*WHAT YOU NEED TO DO:*
Which lines mention "thickness"? Show each one from the listing.
Content starts
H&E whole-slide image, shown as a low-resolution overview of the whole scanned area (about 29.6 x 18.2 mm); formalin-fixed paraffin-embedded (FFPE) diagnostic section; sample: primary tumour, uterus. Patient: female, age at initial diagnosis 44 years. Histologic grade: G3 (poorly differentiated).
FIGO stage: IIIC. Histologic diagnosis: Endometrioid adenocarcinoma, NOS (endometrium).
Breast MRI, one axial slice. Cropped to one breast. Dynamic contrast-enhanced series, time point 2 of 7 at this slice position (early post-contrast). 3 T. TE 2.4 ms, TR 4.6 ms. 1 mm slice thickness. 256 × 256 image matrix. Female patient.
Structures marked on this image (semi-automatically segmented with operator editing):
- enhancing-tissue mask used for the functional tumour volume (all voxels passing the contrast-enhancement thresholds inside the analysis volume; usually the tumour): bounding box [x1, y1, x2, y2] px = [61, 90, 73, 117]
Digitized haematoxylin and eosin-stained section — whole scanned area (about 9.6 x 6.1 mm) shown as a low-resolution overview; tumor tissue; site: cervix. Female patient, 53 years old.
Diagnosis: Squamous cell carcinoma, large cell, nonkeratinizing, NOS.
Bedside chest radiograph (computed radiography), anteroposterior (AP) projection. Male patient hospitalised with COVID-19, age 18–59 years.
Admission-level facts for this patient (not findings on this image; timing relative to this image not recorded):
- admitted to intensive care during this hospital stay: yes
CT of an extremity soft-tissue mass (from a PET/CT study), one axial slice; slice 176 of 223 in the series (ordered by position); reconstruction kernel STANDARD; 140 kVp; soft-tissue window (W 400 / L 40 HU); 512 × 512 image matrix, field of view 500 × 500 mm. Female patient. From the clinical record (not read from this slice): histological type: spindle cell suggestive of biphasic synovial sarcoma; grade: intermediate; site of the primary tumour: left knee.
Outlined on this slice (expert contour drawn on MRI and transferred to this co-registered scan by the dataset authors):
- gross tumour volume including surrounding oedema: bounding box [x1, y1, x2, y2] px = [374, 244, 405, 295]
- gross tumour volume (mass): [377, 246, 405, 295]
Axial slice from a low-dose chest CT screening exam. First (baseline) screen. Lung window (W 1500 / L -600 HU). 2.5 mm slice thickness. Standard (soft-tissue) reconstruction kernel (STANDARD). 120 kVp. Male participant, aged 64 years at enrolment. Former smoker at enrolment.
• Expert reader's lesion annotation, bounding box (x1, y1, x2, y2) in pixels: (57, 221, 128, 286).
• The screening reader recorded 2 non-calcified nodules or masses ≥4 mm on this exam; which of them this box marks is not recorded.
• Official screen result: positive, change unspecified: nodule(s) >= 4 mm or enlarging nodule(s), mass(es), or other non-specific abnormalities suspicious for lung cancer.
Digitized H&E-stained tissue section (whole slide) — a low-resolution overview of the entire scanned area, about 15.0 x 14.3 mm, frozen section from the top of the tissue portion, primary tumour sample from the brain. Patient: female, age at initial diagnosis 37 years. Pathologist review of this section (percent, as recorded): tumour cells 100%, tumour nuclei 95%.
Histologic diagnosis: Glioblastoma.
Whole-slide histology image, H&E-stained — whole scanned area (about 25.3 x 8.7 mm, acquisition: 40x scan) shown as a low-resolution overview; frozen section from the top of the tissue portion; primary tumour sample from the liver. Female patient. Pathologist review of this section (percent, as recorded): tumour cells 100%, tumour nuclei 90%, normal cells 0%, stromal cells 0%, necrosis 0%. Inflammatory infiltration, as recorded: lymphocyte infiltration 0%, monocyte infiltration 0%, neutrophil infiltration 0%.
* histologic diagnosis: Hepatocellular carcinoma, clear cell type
Content ends
*ANSWER BOX:*
Breast MRI, one axial slice. Cropped to one breast. Dynamic contrast-enhanced series, time point 2 of 7 at this slice position (early post-contrast). 3 T. TE 2.4 ms, TR 4.6 ms. 1 mm slice thickness. 256 × 256 image matrix. Female patient.
Axial slice from a low-dose chest CT screening exam. First (baseline) screen. Lung window (W 1500 / L -600 HU). 2.5 mm slice thickness. Standard (soft-tissue) reconstruction kernel (STANDARD). 120 kVp. Male participant, aged 64 years at enrolment. Former smoker at enrolment.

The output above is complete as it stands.